BRIEF: Copy out the full data exactly as given; pictures should not be included.

Human pose keypoint data
####################

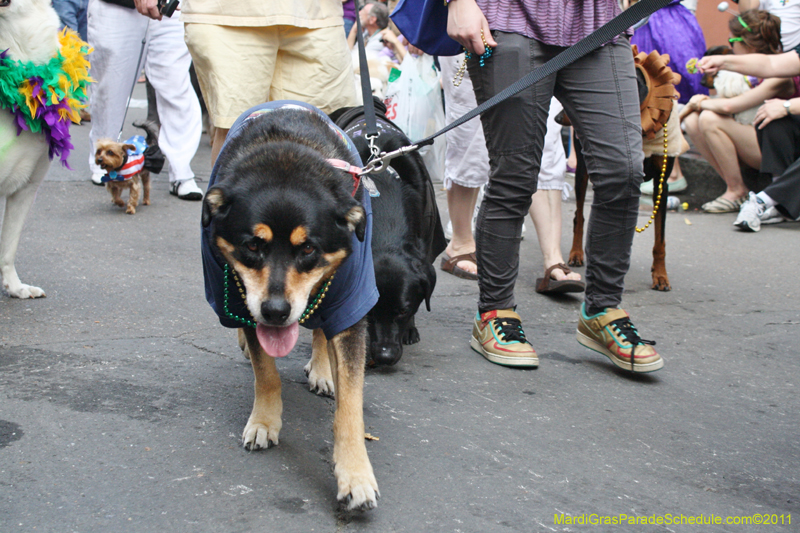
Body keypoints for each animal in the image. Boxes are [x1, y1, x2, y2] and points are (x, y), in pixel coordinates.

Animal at [198, 101, 376, 512]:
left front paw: (355, 474)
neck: (287, 156)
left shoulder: (351, 303)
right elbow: (266, 372)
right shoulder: (242, 296)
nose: (276, 312)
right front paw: (265, 422)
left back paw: (323, 369)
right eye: (252, 245)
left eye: (307, 248)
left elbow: (351, 403)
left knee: (322, 329)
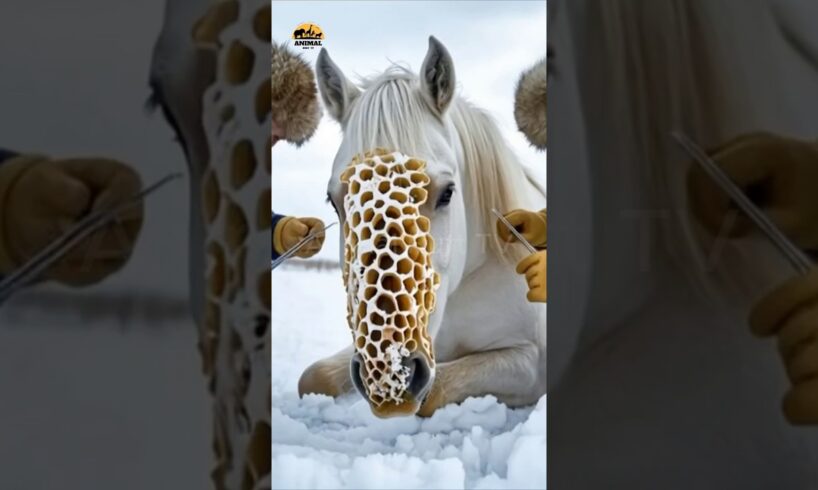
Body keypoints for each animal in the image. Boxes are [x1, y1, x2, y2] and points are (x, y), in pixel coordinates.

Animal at [297, 36, 547, 418]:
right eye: (334, 200)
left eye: (447, 192)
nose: (389, 370)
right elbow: (314, 376)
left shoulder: (531, 362)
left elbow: (436, 390)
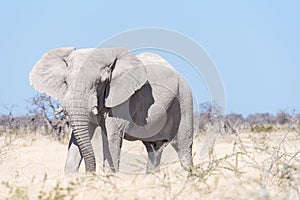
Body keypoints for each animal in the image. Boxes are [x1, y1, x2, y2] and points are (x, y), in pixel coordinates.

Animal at [29, 47, 193, 173]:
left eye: (99, 82)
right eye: (66, 82)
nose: (89, 173)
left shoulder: (122, 101)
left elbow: (112, 136)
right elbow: (77, 138)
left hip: (185, 100)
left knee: (184, 149)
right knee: (153, 149)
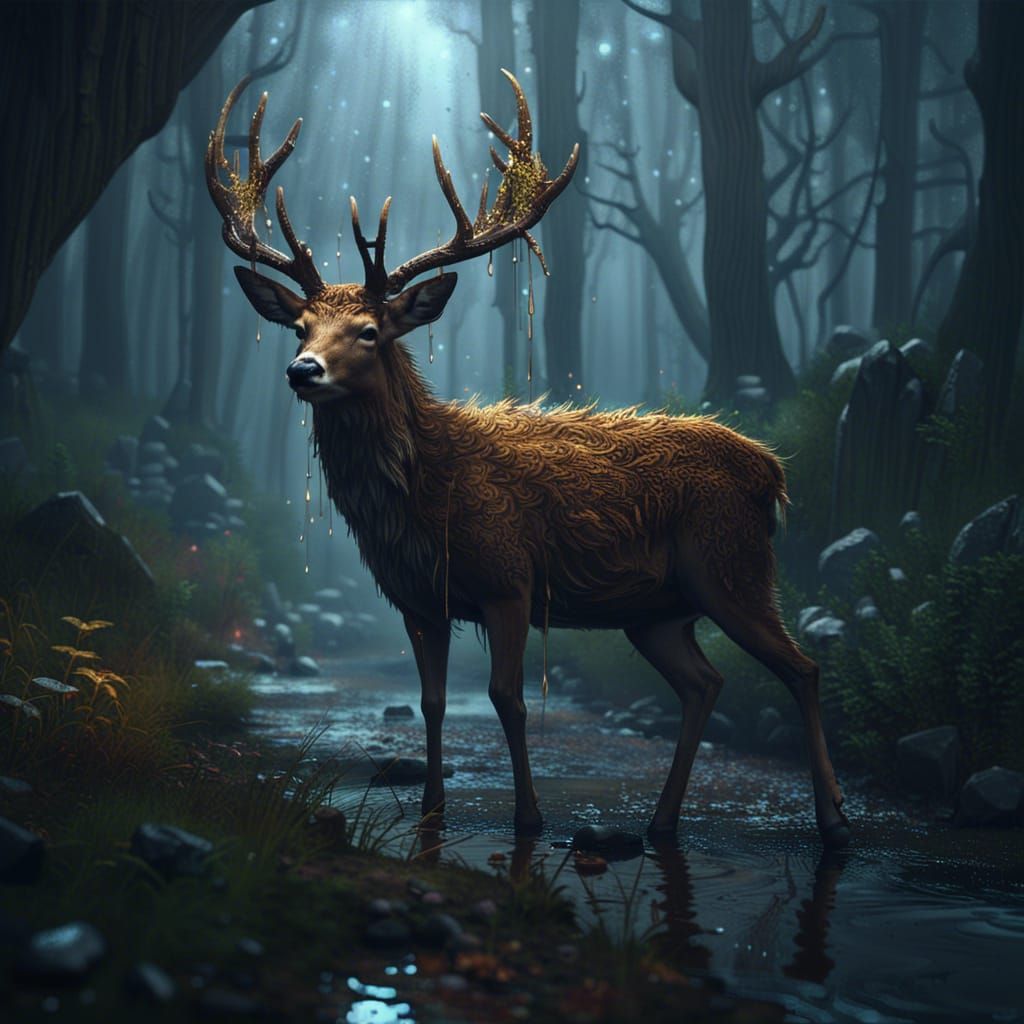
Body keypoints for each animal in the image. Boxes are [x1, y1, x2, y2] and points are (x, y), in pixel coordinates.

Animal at [205, 71, 851, 849]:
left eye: (368, 331)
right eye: (299, 326)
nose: (303, 371)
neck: (428, 491)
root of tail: (771, 472)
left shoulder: (509, 576)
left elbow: (506, 698)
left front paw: (529, 817)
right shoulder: (416, 600)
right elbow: (432, 701)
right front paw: (432, 811)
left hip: (733, 567)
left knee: (802, 667)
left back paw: (833, 819)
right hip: (657, 610)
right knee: (706, 682)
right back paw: (662, 821)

####################

ANSWER TO THIS PROBLEM:
Body keypoints for each animal in the image. Boxes are [x1, y1, x2, y2] and points are (x, y), in pixel coordinates.

Animal at [198, 101, 376, 512]:
left front paw: (355, 474)
neck: (287, 156)
left shoulder: (351, 303)
right elbow: (266, 372)
right shoulder: (242, 296)
nose: (276, 312)
right front paw: (265, 422)
left back paw: (323, 369)
right eye: (252, 245)
left eye: (307, 248)
left elbow: (351, 403)
left knee: (322, 329)
Body keypoints for each animal in the image. Boxes are [x1, y1, x2, y2] and points are (x, y), in pixel coordinates.

Animal at [297, 36, 547, 418]:
right eye: (334, 200)
left eye: (447, 192)
nose: (389, 370)
right elbow: (314, 376)
left shoulder: (531, 362)
left elbow: (436, 390)
Body keypoints for each animal in the image. Boxes are [x1, y1, x2, y2] and points are (x, y), in pixel coordinates.

Animal at [29, 47, 193, 173]:
left eye: (99, 82)
right eye: (66, 82)
nose: (89, 173)
left shoulder: (122, 101)
left elbow: (112, 136)
right elbow: (77, 138)
left hip: (185, 100)
left knee: (184, 149)
right knee: (153, 149)
Body keypoints for each animal in the image. Boxes are [x1, y1, x2, y2] and points are (x, y), in pixel coordinates.

Animal at [205, 71, 851, 849]:
left eye: (368, 331)
right eye: (299, 326)
nose: (303, 371)
neck: (428, 491)
root of tail: (771, 472)
left shoulder: (509, 576)
left elbow: (506, 698)
left front paw: (529, 817)
right shoulder: (416, 600)
right elbow: (432, 701)
right front paw: (432, 811)
left hip: (733, 567)
left knee: (802, 667)
left back paw: (833, 819)
right hip: (657, 610)
right knee: (706, 682)
right back paw: (662, 821)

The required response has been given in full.